I didn’t feel, as I felt with some of the essays in ATHSW, that I was exorcising something by writing, and I didn’t feel, as I did with Friendship, that I was initiating something by writing, inviting something in. Instead I felt almost the same way I do when I force myself to do some kind of organizational task or rote  exercise that doesn’t come naturally to me, like figuring out how to make an Excel spreadsheet. Writing this essay felt like learning, like forcing myself to learn. I feel less like change happened to me and more like I changed myself.

One of the most crucial changes is that since January 2013 I’ve been working full-time in an office (two different offices, but the same one since July.) A few weeks ago I took the day off work and went up to New Hampshire to speak to an undergraduate creative writing class at Southern New Hampshire University.

It was a freewheeling discussion of fiction and I’m sure I said a lot of nonsensical things about how writing fiction is best accomplished, but I did think I was useful as an emissary of “how New York works and how different publishing models work and how to think of your career in terms of money.”  Being the foremost expert on this stuff that many of these students had ever encountered felt like a big responsibility. I did the best I could. And then afterwards a student emailed me (I’d told the students to feel free to email me.)
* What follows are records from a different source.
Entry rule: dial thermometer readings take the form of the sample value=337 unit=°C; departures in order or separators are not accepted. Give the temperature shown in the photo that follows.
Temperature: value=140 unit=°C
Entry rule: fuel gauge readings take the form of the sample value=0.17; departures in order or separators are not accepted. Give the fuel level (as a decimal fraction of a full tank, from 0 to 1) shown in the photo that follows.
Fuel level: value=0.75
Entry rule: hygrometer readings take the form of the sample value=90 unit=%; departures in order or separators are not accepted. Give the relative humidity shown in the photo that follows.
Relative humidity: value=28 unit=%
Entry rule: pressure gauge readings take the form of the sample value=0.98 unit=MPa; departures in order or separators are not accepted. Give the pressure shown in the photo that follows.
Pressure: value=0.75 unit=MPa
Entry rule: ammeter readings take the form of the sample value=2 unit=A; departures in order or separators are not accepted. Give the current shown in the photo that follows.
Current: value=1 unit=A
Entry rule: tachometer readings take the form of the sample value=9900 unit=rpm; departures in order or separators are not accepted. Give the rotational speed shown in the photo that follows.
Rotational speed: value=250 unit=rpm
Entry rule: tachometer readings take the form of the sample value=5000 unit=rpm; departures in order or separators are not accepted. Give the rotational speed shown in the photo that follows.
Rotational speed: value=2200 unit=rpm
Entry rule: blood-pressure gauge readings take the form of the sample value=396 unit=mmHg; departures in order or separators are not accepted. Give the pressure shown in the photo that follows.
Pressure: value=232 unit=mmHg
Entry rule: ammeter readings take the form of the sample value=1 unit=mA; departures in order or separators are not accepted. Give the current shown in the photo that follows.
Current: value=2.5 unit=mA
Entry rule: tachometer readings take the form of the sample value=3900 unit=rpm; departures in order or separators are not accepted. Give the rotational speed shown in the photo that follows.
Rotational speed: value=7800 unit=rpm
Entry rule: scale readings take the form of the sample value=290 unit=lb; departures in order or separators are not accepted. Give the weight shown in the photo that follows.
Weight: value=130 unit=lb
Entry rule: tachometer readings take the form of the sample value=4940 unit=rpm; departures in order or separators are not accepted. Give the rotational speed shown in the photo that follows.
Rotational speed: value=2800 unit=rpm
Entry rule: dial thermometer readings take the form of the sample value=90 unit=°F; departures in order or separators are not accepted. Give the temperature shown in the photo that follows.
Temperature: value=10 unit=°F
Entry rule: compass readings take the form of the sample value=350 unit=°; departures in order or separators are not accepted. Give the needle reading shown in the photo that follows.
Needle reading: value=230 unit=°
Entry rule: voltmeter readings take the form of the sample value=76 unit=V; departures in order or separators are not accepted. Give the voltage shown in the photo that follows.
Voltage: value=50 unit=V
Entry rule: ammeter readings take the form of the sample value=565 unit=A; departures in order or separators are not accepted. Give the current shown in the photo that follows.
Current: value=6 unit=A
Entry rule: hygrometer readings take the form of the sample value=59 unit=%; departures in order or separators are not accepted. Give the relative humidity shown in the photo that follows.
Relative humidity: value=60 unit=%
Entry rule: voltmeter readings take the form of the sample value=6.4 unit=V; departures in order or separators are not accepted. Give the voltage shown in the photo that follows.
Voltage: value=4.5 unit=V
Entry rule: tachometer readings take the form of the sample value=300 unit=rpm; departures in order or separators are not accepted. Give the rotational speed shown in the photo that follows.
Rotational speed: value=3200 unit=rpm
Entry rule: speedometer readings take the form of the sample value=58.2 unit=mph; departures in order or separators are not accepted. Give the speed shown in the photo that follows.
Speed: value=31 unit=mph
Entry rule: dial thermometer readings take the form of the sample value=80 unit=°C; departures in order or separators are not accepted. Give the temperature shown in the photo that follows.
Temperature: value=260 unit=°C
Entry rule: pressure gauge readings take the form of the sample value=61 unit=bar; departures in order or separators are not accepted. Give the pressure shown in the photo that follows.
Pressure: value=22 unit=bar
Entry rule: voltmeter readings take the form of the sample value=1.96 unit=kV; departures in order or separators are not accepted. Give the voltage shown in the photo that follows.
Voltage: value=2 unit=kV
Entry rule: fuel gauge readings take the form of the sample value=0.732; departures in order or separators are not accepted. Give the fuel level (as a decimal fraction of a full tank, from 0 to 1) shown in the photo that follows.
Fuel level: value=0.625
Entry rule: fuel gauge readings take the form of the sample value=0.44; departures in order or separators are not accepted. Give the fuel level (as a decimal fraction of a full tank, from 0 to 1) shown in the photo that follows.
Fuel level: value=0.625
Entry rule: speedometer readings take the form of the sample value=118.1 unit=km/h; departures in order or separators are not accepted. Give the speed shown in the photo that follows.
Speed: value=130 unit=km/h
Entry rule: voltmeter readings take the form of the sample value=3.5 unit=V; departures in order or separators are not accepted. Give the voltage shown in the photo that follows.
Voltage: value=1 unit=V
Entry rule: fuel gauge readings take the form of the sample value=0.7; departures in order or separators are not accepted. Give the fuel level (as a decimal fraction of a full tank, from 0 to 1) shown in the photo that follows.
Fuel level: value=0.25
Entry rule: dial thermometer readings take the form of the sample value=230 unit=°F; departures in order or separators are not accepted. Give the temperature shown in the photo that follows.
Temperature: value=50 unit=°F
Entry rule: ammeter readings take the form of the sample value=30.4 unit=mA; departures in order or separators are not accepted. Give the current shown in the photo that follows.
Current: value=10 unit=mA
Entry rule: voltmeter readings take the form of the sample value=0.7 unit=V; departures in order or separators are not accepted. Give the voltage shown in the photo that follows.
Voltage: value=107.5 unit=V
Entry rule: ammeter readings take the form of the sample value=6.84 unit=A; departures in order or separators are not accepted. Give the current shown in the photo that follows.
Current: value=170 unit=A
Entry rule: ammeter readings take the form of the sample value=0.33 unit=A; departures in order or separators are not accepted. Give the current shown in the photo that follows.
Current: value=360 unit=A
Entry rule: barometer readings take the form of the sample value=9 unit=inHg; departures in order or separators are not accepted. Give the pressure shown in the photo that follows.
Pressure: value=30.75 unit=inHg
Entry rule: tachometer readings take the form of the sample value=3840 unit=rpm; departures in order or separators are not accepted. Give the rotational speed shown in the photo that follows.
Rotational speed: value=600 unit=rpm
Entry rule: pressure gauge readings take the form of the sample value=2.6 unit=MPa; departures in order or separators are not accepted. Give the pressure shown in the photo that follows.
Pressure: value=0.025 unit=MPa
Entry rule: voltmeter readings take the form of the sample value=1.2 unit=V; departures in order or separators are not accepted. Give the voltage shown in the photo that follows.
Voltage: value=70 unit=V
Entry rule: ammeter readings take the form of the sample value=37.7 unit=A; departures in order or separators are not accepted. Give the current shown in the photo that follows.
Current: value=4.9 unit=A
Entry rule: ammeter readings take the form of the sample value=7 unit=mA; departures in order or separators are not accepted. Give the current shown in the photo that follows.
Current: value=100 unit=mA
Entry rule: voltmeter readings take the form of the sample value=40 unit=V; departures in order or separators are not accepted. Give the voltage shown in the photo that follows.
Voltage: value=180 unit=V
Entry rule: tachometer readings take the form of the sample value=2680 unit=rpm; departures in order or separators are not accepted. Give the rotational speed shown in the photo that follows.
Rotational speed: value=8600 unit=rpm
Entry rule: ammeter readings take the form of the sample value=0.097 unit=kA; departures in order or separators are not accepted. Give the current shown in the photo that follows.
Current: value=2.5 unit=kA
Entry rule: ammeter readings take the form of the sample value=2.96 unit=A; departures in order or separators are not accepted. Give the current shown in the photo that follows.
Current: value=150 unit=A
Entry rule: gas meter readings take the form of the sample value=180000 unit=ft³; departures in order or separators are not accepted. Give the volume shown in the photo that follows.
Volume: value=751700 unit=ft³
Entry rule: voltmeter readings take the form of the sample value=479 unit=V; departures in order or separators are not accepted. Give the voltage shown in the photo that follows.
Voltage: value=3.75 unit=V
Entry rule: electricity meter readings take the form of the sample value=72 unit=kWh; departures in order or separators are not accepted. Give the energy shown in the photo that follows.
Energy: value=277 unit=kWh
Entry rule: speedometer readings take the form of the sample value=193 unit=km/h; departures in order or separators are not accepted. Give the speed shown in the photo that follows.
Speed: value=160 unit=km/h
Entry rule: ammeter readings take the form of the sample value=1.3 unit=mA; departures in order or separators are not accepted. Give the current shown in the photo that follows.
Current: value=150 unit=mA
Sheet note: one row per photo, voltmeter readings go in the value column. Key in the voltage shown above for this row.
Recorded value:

Her email was great and very honest. She said she was worried about not being able to make a living as a writer, and her own worrying-prone nature would prevent her from taking the leaps of faith necessary to leading the life she thinks she wants. She wanted to know whether I thought getting an MFA or working in publishing would help her get better at writing and/or help her get published.

This is the letter I wrote back.

I vividly remember being your age, about to graduate, and asking myself and other people all the same questions. Looking back, I regret the time I spent worrying about how on earth I was going to be a writer and make a living, when it was so clear that the odds  were stacked against me.  Don’t get me wrong: it’s a valid concern.

I don’t need to be the billionth person who tells you that most writers don’t make their whole living from their writing. For example: I don’t!

I have in the past, though, and that was great, but doing other stuff besides writing can be good too — for your life, your mental health, and even … for your writing. How else will you get the experiences of the world and other people and relationships that you need in order to reimagine them in fiction or memoir?  The key is just to find work that won’t steal all your energy and kill your spirit. This is hard, and takes time, but you will find it eventually if you keep trying.

Definitely don’t worry about not being good enough. Work in publishing if publishing is interesting to you. Get an MFA if you love workshop classes and school. If those things aren’t interesting and fun, don’t do them.  If something else is, do that!  Follow your curiosity and your (sorry to be cheesy) heart. Pretend that you’re sure of yourself, even when you’re not, and you will learn to trust yourself. Don’t wait around for other people to give you permission to do what you want, or to say you’re “good enough.”  You’ll waste time waiting that you could be writing, having fun, learning, and living.

I am pretty proud of the advice I gave her. I am trying to take it myself. Some days, I succeed.